**Assignment**
Could you filter the data below down to the lines that hold the word "female"?

**Information given**
——
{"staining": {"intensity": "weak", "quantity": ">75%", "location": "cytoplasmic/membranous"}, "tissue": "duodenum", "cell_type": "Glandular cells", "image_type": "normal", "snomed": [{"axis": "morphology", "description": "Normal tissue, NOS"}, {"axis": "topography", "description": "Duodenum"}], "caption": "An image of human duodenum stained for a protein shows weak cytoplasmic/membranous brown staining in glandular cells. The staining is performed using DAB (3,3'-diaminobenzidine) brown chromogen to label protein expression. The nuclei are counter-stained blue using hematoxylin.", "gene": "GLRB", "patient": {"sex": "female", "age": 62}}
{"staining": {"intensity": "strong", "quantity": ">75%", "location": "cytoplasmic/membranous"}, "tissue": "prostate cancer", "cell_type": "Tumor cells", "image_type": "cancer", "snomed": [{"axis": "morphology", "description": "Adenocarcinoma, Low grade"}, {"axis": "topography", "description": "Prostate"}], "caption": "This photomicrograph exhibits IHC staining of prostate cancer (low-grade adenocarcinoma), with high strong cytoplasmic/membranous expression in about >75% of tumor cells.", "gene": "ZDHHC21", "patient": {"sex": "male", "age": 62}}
——
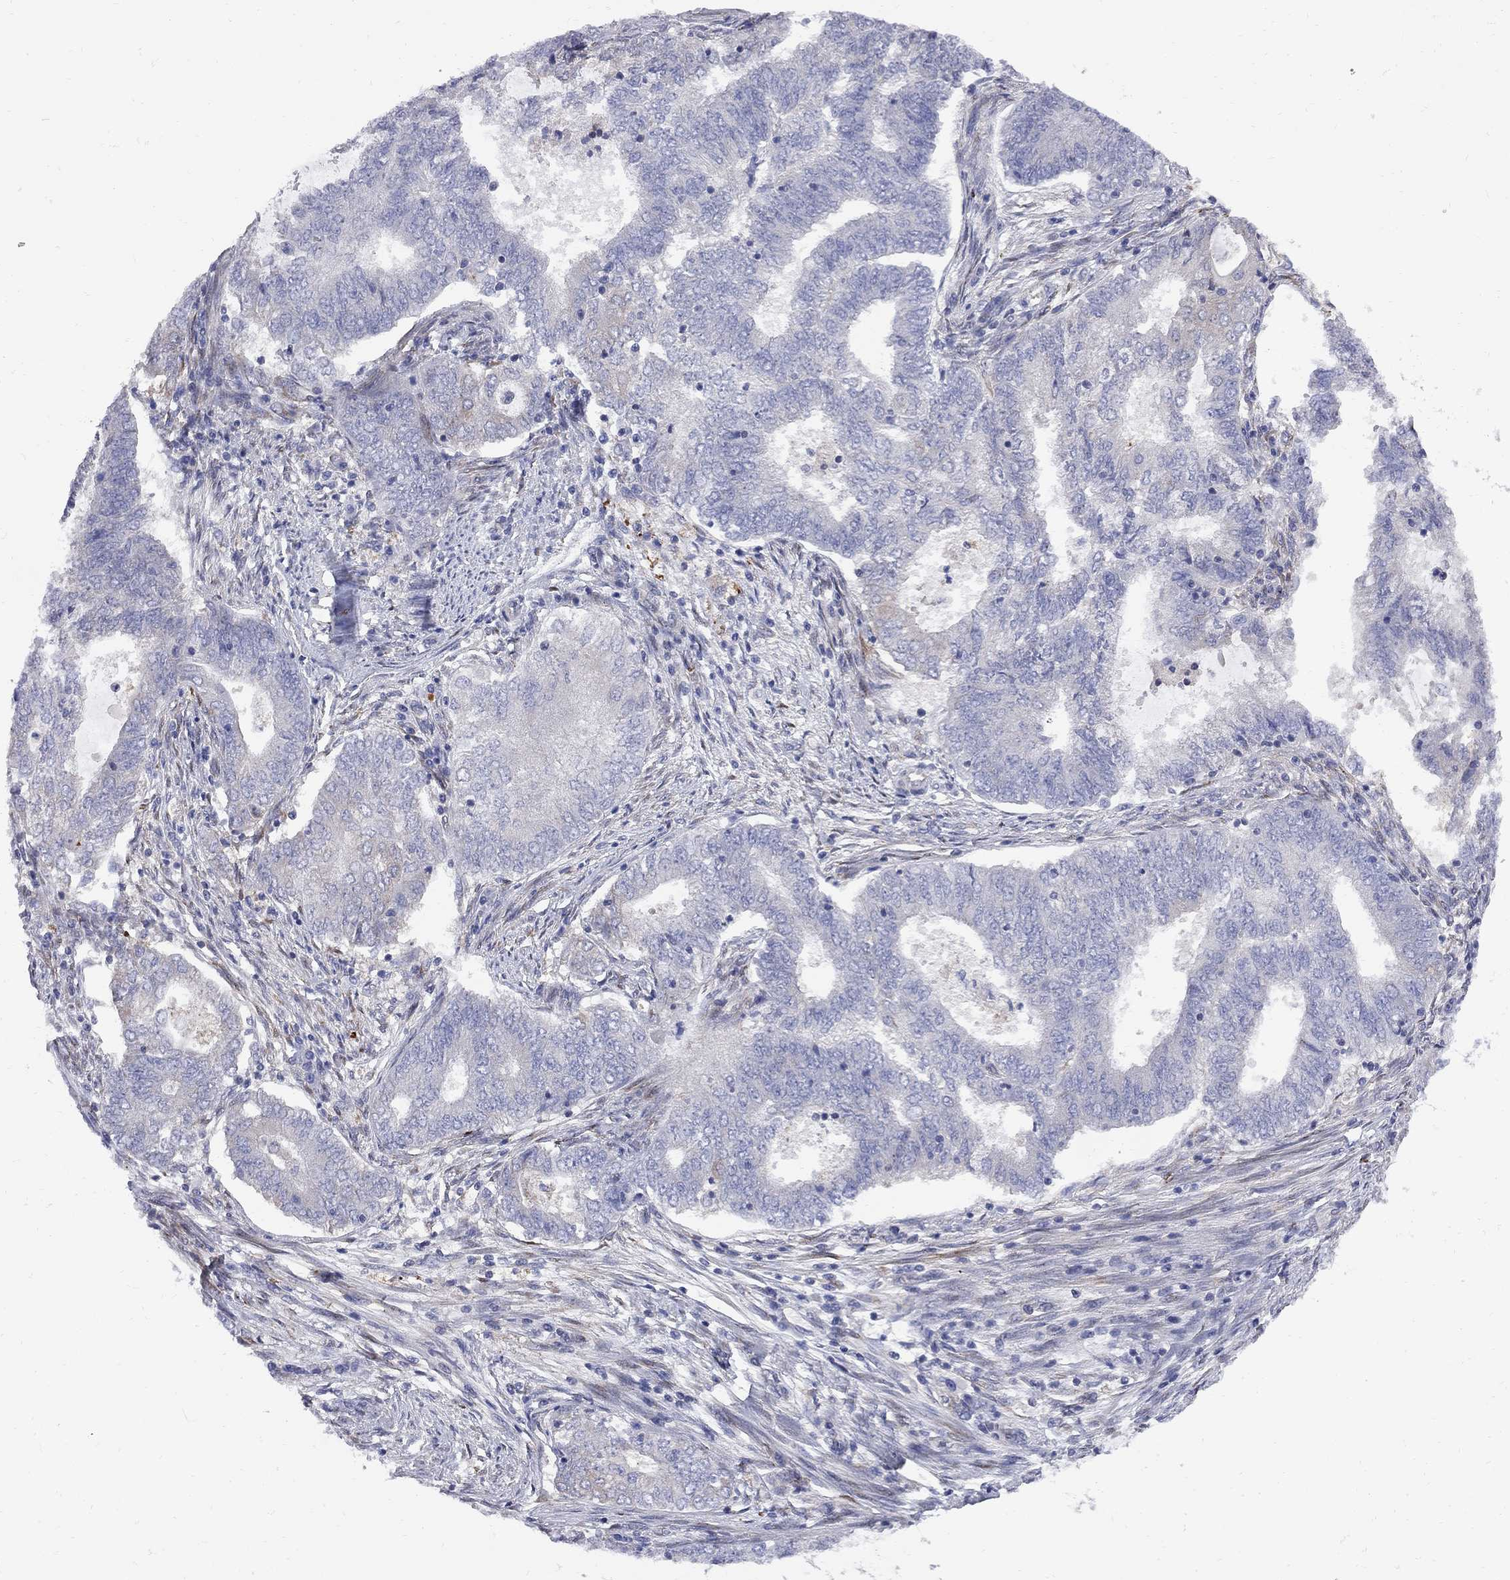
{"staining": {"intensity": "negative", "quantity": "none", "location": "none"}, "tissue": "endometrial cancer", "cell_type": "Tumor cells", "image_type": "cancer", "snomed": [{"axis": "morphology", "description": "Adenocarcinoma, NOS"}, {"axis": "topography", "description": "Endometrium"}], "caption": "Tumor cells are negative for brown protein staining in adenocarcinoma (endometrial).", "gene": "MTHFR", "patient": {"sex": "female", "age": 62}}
——
**Worked solution**
{"staining": {"intensity": "weak", "quantity": ">75%", "location": "cytoplasmic/membranous"}, "tissue": "duodenum", "cell_type": "Glandular cells", "image_type": "normal", "snomed": [{"axis": "morphology", "description": "Normal tissue, NOS"}, {"axis": "topography", "description": "Duodenum"}], "caption": "An image of human duodenum stained for a protein shows weak cytoplasmic/membranous brown staining in glandular cells. The staining is performed using DAB (3,3'-diaminobenzidine) brown chromogen to label protein expression. The nuclei are counter-stained blue using hematoxylin.", "gene": "GLRB", "patient": {"sex": "female", "age": 62}}
{"staining": {"intensity": "negative", "quantity": "none", "location": "none"}, "tissue": "endometrial cancer", "cell_type": "Tumor cells", "image_type": "cancer", "snomed": [{"axis": "morphology", "description": "Adenocarcinoma, NOS"}, {"axis": "topography", "description": "Endometrium"}], "caption": "Tumor cells are negative for brown protein staining in adenocarcinoma (endometrial).", "gene": "MTHFR", "patient": {"sex": "female", "age": 62}}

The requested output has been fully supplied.